**Exercise instructions:**
Transcribe the listing that follows in full, omitting pictures.

**Dataset content:**
========================================================================
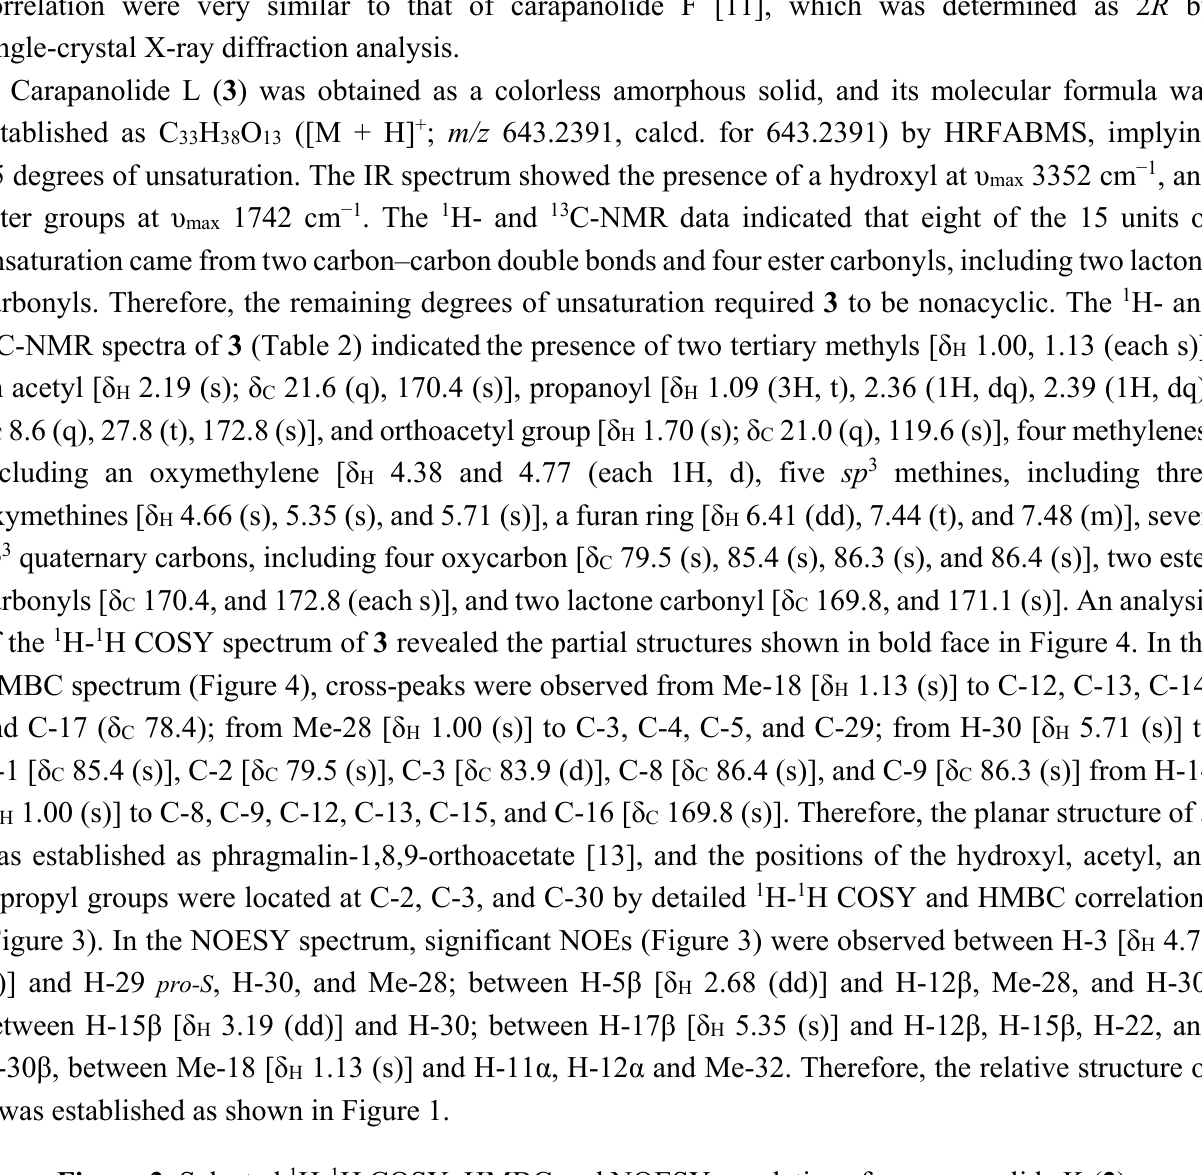
Figure 3. Selected 1 H- 1 H COSY, HMBC and NOESYcorrelations for carapanolide K ( 2 ). HMBC COSY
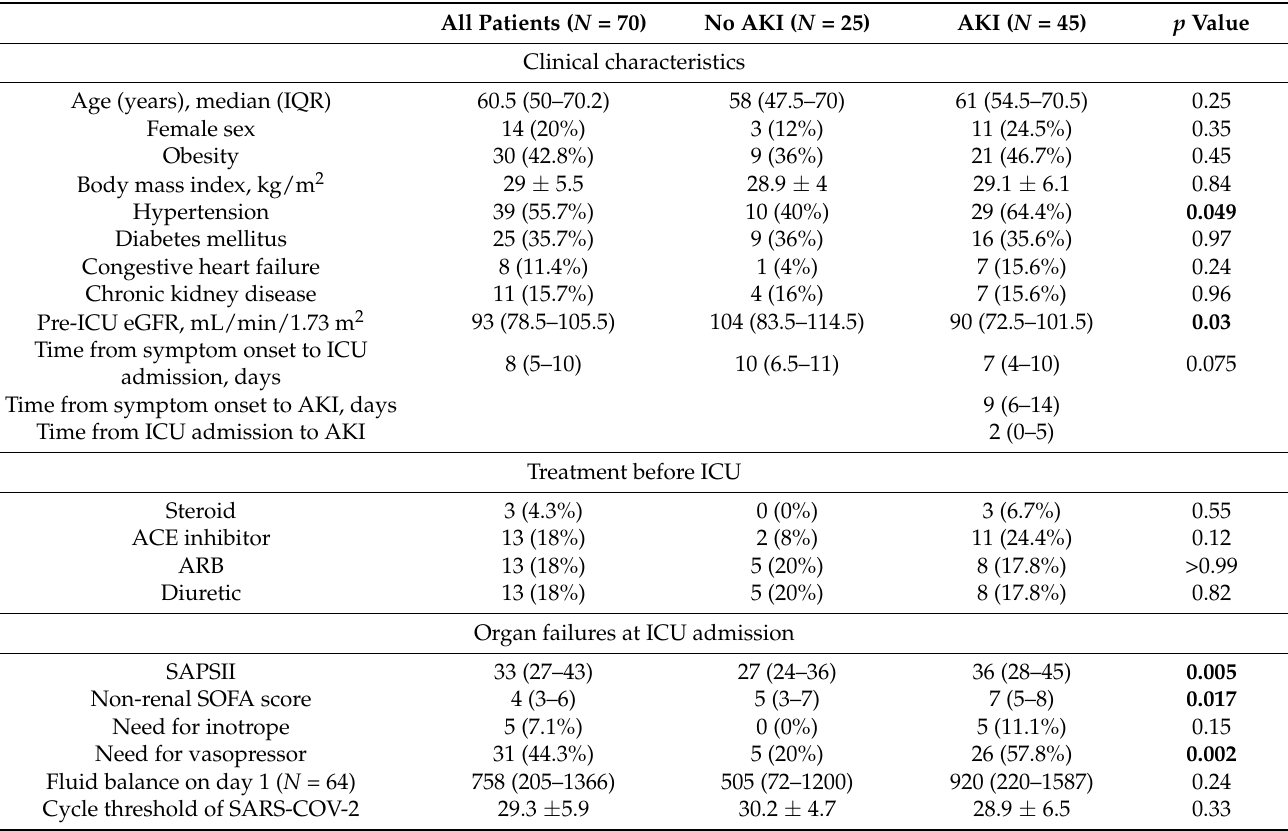
Table 1. Characteristics of critically-ill COVID-19 patients according to occurrence of acute kidney injury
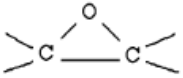
Figure 6. Three-member epoxy ring.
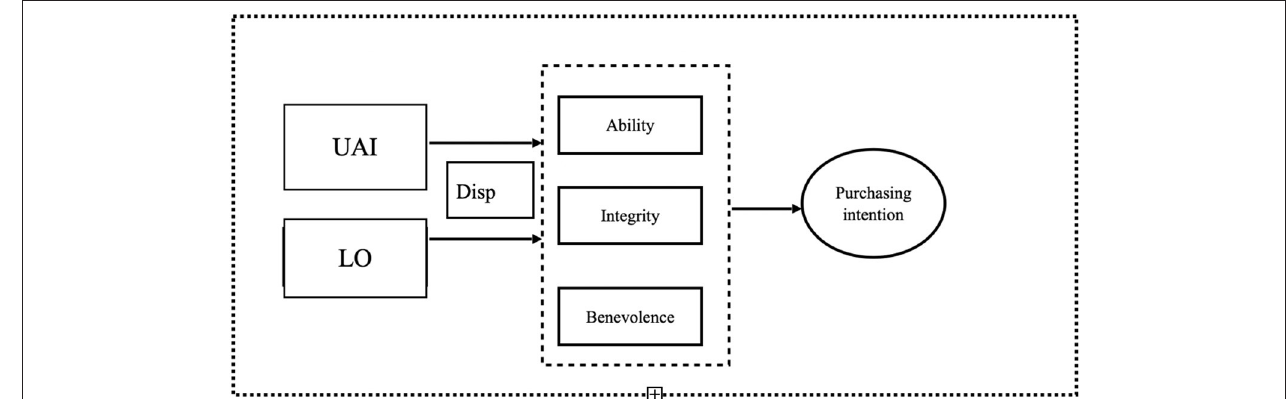
FIGURE 1 | Research model.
========================================================================
**Answer section:**
Figure 3. Selected 1 H- 1 H COSY, HMBC and NOESYcorrelations for carapanolide K ( 2 ). HMBC COSY
Table 1. Characteristics of critically-ill COVID-19 patients according to occurrence of acute kidney injury
Figure 6. Three-member epoxy ring.
FIGURE 1 | Research model.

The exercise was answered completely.